OEFENDOEL: Schrijf alles van de regel met "class: Agaricomycetes" tot en met de regel met "family: Ranidae" woord voor woord op.
•••
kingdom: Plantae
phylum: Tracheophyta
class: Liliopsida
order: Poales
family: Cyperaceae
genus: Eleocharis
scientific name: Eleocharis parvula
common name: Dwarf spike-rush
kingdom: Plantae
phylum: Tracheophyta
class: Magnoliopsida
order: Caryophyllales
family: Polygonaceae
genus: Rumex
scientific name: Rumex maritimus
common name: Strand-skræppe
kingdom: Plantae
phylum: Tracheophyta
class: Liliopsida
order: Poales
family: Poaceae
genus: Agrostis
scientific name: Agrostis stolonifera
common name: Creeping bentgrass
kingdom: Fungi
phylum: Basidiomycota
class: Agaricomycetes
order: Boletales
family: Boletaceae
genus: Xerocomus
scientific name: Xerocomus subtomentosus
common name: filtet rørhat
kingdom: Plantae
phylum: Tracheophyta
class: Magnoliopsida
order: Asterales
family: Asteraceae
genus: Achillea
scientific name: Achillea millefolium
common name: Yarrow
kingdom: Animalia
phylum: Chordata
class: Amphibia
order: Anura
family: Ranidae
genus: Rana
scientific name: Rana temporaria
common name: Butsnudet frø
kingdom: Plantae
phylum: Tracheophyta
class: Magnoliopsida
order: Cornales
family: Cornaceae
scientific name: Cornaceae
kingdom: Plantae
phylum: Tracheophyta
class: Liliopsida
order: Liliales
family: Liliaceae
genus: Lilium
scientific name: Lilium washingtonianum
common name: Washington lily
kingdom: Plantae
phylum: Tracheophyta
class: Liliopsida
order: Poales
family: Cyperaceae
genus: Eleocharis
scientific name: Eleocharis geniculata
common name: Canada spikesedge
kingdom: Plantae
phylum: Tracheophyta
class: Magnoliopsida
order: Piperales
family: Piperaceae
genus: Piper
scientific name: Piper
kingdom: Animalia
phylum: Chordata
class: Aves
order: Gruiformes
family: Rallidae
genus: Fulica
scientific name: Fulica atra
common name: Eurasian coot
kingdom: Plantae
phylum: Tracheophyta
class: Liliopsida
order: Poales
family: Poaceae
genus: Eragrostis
•••
GEVRAAGDE UITVOER:
class: Agaricomycetes
order: Boletales
family: Boletaceae
genus: Xerocomus
scientific name: Xerocomus subtomentosus
common name: filtet rørhat
kingdom: Plantae
phylum: Tracheophyta
class: Magnoliopsida
order: Asterales
family: Asteraceae
genus: Achillea
scientific name: Achillea millefolium
common name: Yarrow
kingdom: Animalia
phylum: Chordata
class: Amphibia
order: Anura
family: Ranidae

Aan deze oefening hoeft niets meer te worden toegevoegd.